The Unification Church has been vigorously criticized by parents who claim their children have been brainwashed and programmed.

"I'm ecstatic. I'm going to be a pioneer," says Debbie Dobson, a 20-year-old Moonie from Massachusetts.

CHILDREN OF GOD: The Children of God is a secretive Christian sect with an estimated 100 communes in North America and Europe. It is a fundamentalist group that sprang from the hippie and Jesus movements and applies a sexual interpretation to the Bible.

Like the Unification Church it requires total devotion from its members who regard themselves as the enlightened "children of God." Many members have renounced their families and material possessions and many parents have accused the group of imprisoning and brain-washing their children.

They take Biblical names and follow strict schedules, study the Bible and learn a trade.

The sect was founded in 1968 by David Berg, now in Europe. Berg wrote a series of letters giving his views on everything from international politics to sexual mores and techniques.

DIVINE LIGHT MISSION: The Divine Light Mission is an Indian sect led by Guru Maharaj Ji, a plump, 17-year-old compared by his followers with Jesus, Buddha, and Krishha. He is called the Perfect Master of the mission founded by his father in India.

The Mission claims 50,000 American followers and eight million in India. It keeps track of its disciples with a computer, employs a public relations staff and has wide business interests including a janitorial service.

About 3,000 followers are actively involved and about 1,000 live in ashrams - communes for celibate living and meditation.

Maharaj Ji lives with his wife and child in a Malibu; Calif., mansion and has two airplanes, a Rolls-Royce and three Mercedes Benz autos.

His mother has denounced him as a "playboy" who leads a "despicable, nonspiritual way of life" while espousing an aescetic, vegetarian lifestyle.

He has promised to reveal God and establish world peace. Disciples must meditate in order to receive knowledge and practice tongue contortion and eyeball pressure to taste "divine nectar" and see "divine light."

HARE KRISHNA: The Hare Krishna movement is part of the International Society for Krishna Consciousness and claims thousands of saffron-robed followers in temples across the U.S.

"Krishna" means Supreme Being in Sanskrit and followers believe they can achieve ecstacy by leading an aescetic life, swaying and chanting "Hare Krishna".

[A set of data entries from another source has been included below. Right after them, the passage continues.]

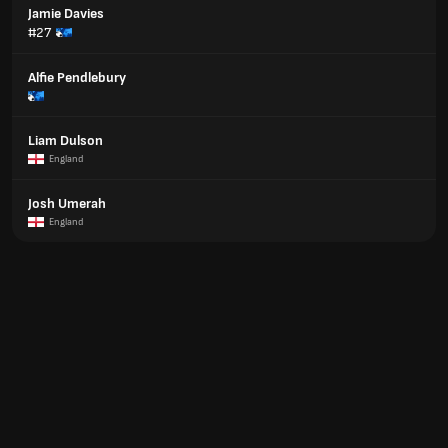
Jamie Davies
#27
Alfie Pendlebury
Liam Dulson
England
Josh Umerah
England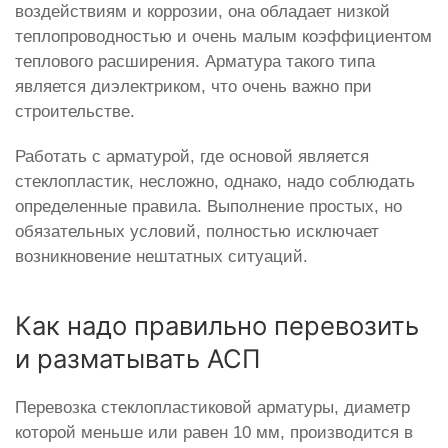
воздействиям и коррозии, она обладает низкой
теплопроводностью и очень малым коэффициентом
теплового расширения. Арматура такого типа
является диэлектриком, что очень важно при
строительстве.
Работать с арматурой, где основой является
стеклопластик, несложно, однако, надо соблюдать
определенные правила. Выполнение простых, но
обязательных условий, полностью исключает
возникновение нештатных ситуаций.
Как надо правильно перевозить
и разматывать АСП
Перевозка стеклопластиковой арматуры, диаметр
которой меньше или равен 10 мм, производится в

The followers with shaven heads and pigtails are a familiar sight on many streetcorners, in airports and subways where they sell candy and flowers and seek donations for good works.

To lead the righteous life, devotees are required to give up alcohol, drugs, coffee, tea, meat, fish and eggs. Gambling and illicit sex are prohibited.

Many have given up their possessions to serve the movement which has spread tocommunes in most major American cities and maintains some farms.

Concern over youthful converts is widespread, especially for the Moonies, Children of God, and Hare Krishna devotees.